Loveridge v London Borough of Lambeth [2014] UKSC 65
So, if a local authority unlawfully evicts a secure tenant (and yes, it happens) what should the measure of damages be? Under s.27 and s.28 Housing Act 1988, damages fall to be assessed under a valuation exercise, governed – so far as is relevant to this case – by s.28(1)
(1) The basis for the assessment of damages referred to in section 27(3) above is the difference in value, determined as at the time immediately before the residential occupier ceased to occupy the premises in question as his residence, between—
(a) the value of the interest of the landlord in default determined on the assumption that the residential occupier continues to have the same right to occupy the premises as before that time; and
(b) the value of that interest determined on the assumption that the residential occupier has ceased to have that right.

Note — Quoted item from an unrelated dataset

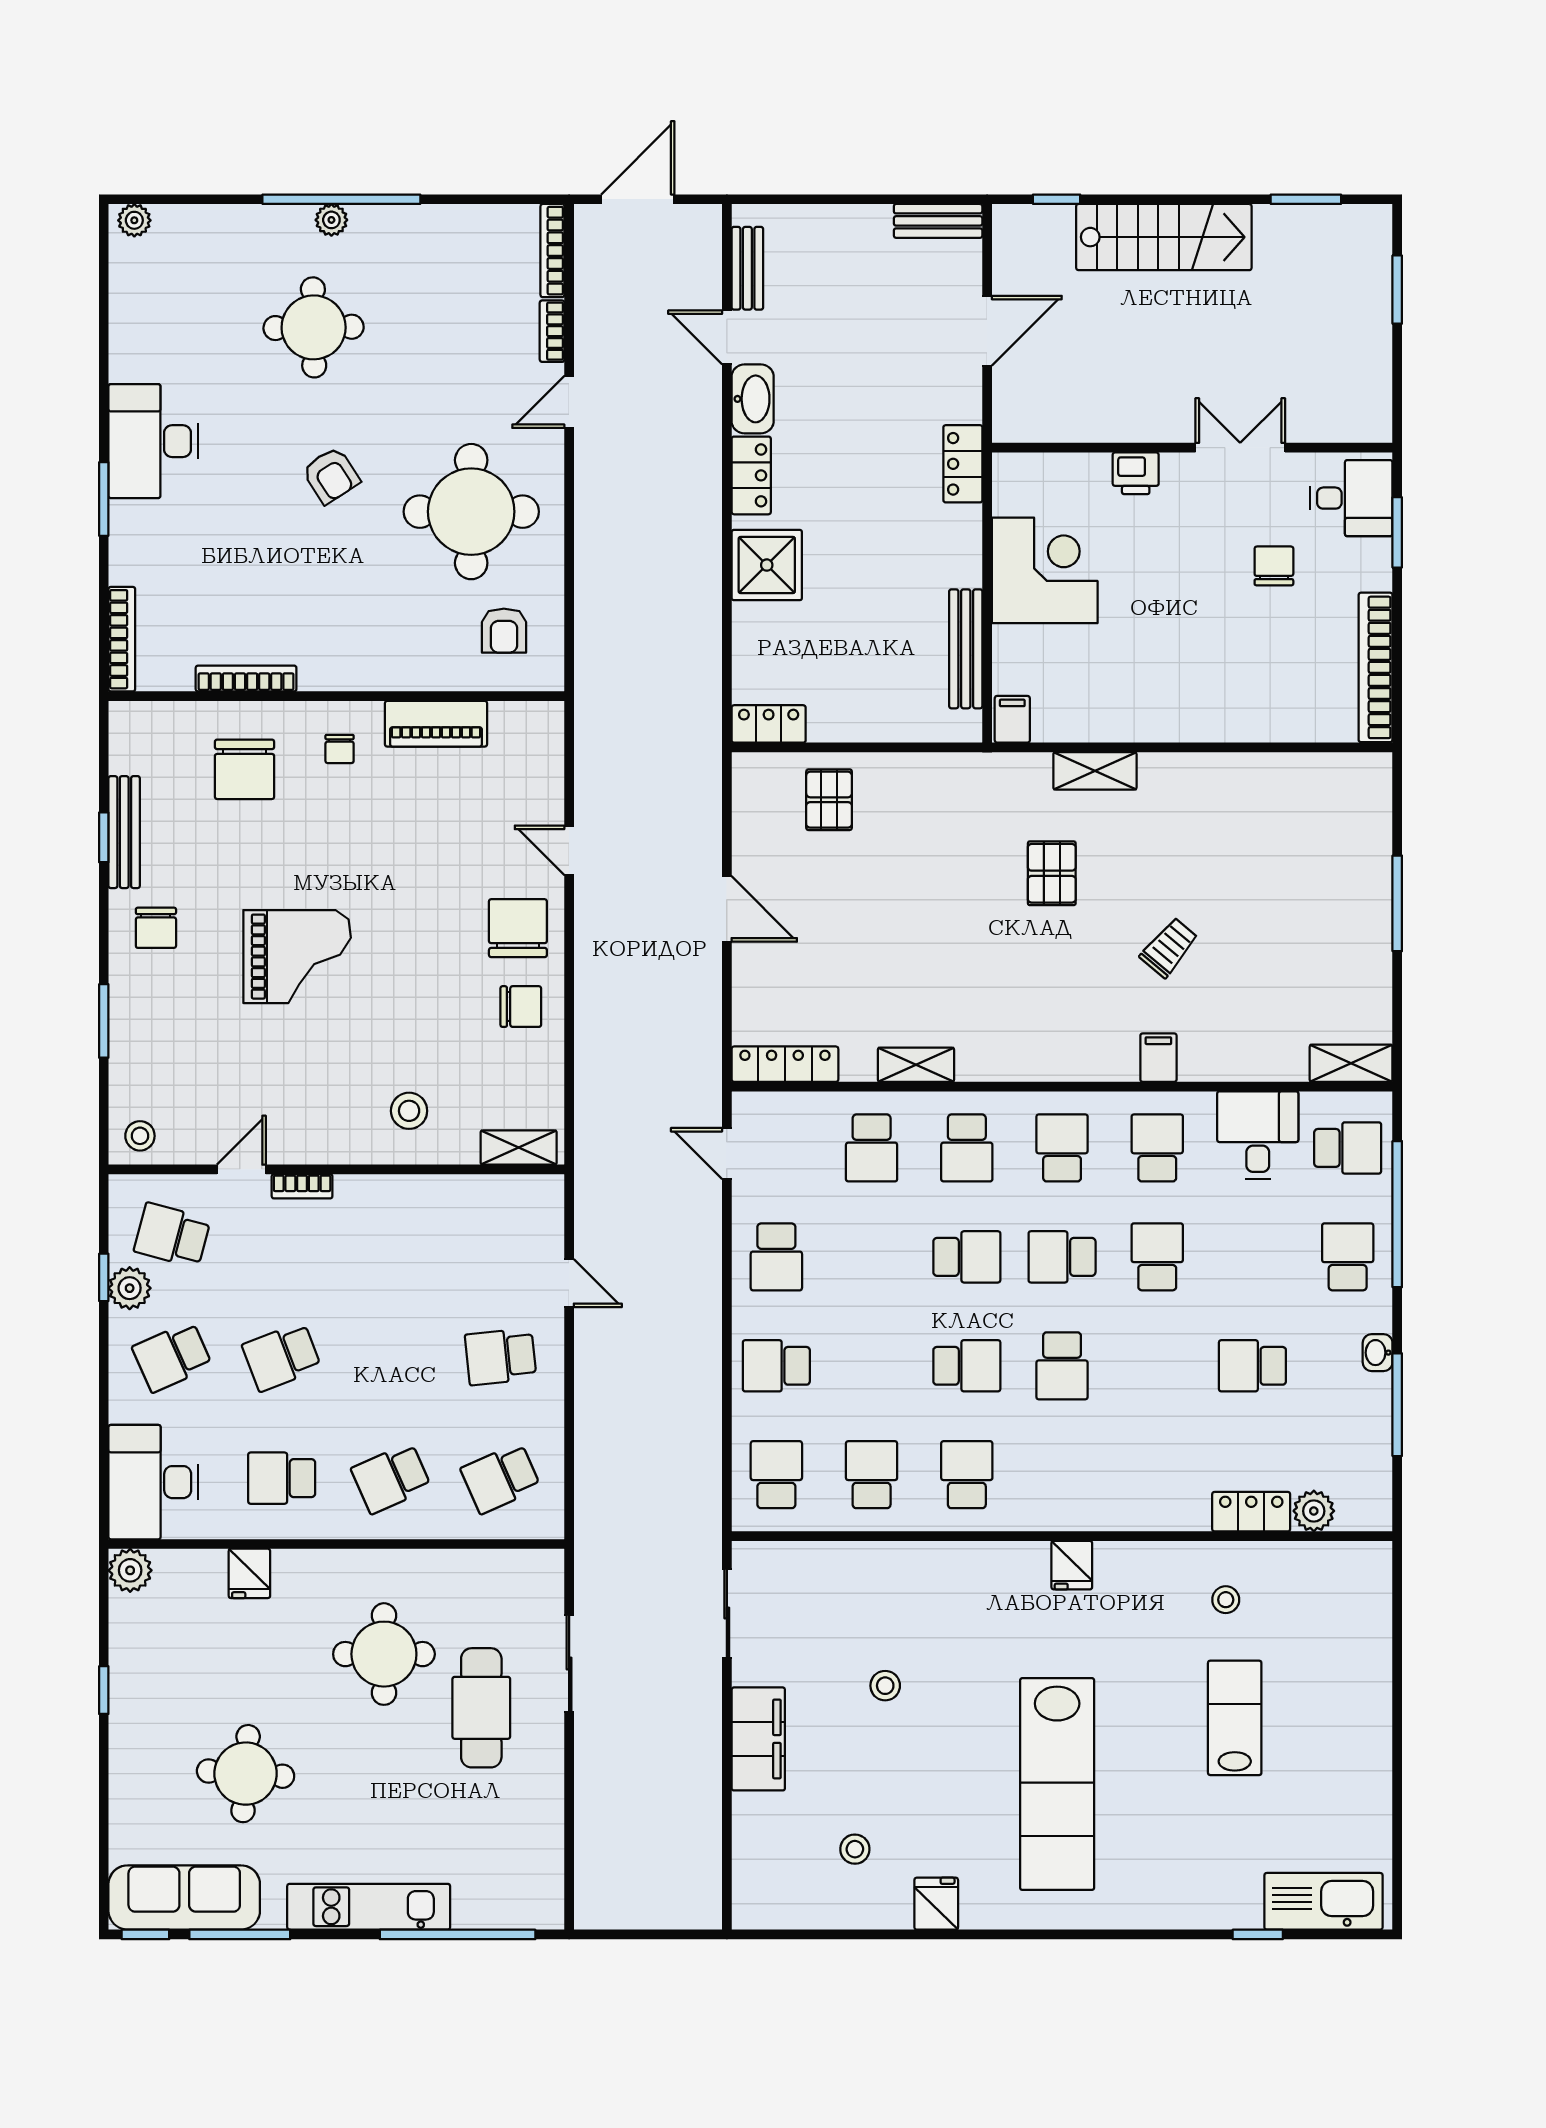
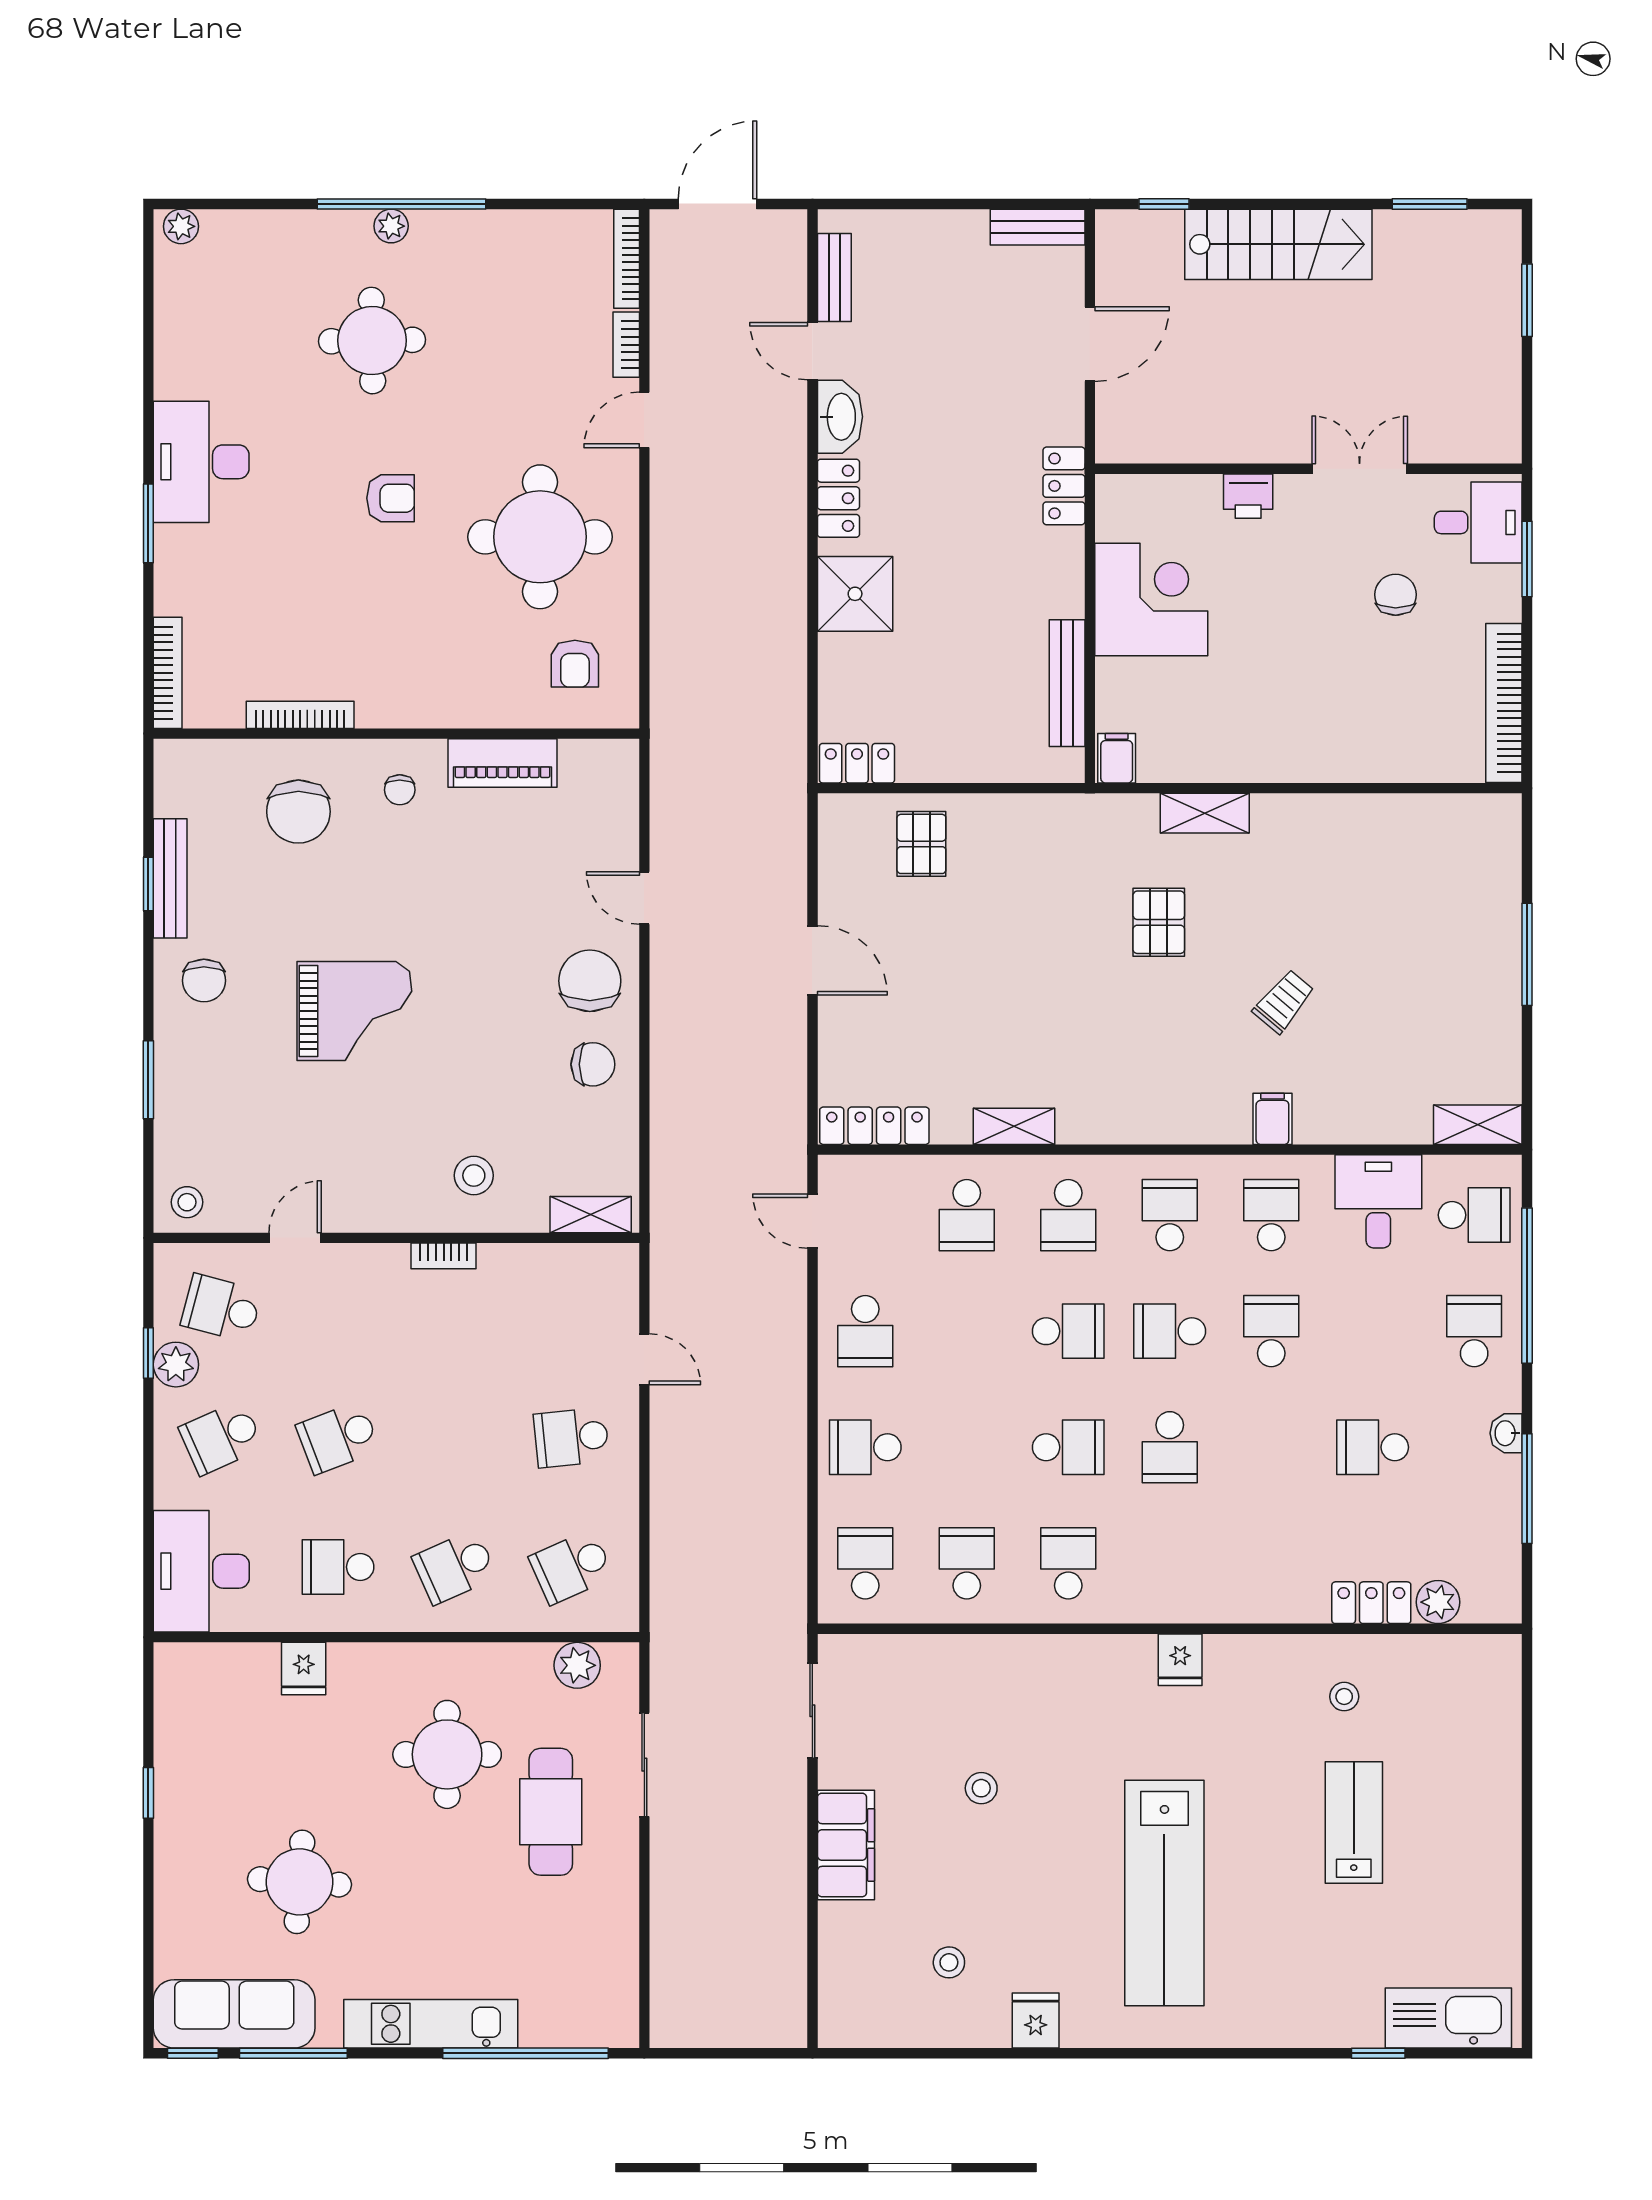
armchair: (331, 475) -> (391, 498), turned -57
bookcase: (302, 1186) -> (444, 1256), moved
plant: (130, 1570) -> (577, 1665), moved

Mr L had been unlawfully evicted by Lambeth (sort of by accident). Damages for loss of belongings had been agreed, but the case stuck on what the s.28 damages would be. At first instance, the Judge had accepted valuation evidence that difference between the open market value of the property with the occupier in place and the market value without the occupier in place was some £90,500, because the market value with a secure tenant in place would be virtually nil.
The Court of Appeal [our report here] found that was wrong.
the valuer is equally obliged to take into account the inherent fragility of a secure tenancy to becoming downgraded by operation of law into an assured tenancy, on a sale of a local authority landlord’s interest to a private landlord purchaser. In the first example, the fragility of the occupier’s interest is assumed to be taken advantage of by the selling landlord in default. In the present case, the vulnerability of Mr Loveridge’s secure tenancy to becoming downgraded into an assured tenancy on an open market sale to the highest bidder is inherent in the nature of his rights.
Thus, as the secure tenancy would end on a sale to a private landlord, becoming an assured tenancy, that should be figured in. Thus the difference in sale value was probably nil. The Court of Appeal did add a few thousand to Mr L’s other damages, but the difference was still between some £16,000 and £90,000 odd.
Mr L went to the Supreme Court.
Briefly, the Supreme Court overturned the Court of Appeal, pointing to the express wording of s.28(1)(a) – ‘that the residential occupier ‘continues to have the same right to occupy the premises as before’. As the whole exercise was hypothetical, predicated on the unreality of selling a property that in any event had another secure tenant in the other flat, the ‘same right to occupy’ had to be taken to mean a continued secure tenancy, even if in practice such a thing was impossible.
What was the right which Mr Loveridge had to occupy the downstairs flat immediately prior to the eviction? It was the right of a secure tenant. Lambeth correctly argues that the consequence of a notional sale to a private landlord would be to convert the status of Mr Loveridge’s tenancy (and indeed that of the tenancy upstairs) from secured to assured. But in my view the notional exercise mandated by subsection 3(a) of section 28 does not extend to making the consequential adjustments to the nature of Mr Loveridge’s right (or indeed that of the tenant upstairs) consequent upon sale. For that is barred by the words of subsection 1(a). Within this highly artificial exercise, regard to the effect of one assumption is halted by the terms of another.
The first instance decision was right and the damages assessment restored.
That said, the Supreme Court was not entirely happy with this result. Noting that
Local authority landlords rarely perpetrate unlawful evictions of their tenants. When they do so, it is usually, as here, as a result of honest misjudgement and scarcely ever (although it was found to have occurred in AA v London Borough of Southwark [2014] EWHC 500 (QB)[our note]) as a result of any deliberate intention to act unlawfully.
the Court later added
Parliament might wish to revisit the application of section 27, and therefore of section 28, of the 1988 Act to unlawful evictions on the part of local authorities. No doubt all reasonable means of dissuading them from making unlawful evictions, whether by misjudgement or otherwise, should be in place. But the facts are that Lambeth did not realise a capital gain, and never aspired to realise a capital gain, as a result of its eviction of Mr Loveridge; and that its intention was always to re-let the flat and that, once it did so, even its notional gain was eliminated. In such circumstances it seems wrong that, by reference to a calculation of its notional gain, the law should require payment to Mr Loveridge out of public funds in an amount which is 12 times greater than that of his loss.
For now. s.28 applies as per this Judgment, unless and until Parliament gets around to amending it, meaning the possibility of very substantial damages for an unlawfully evicted secure tenant.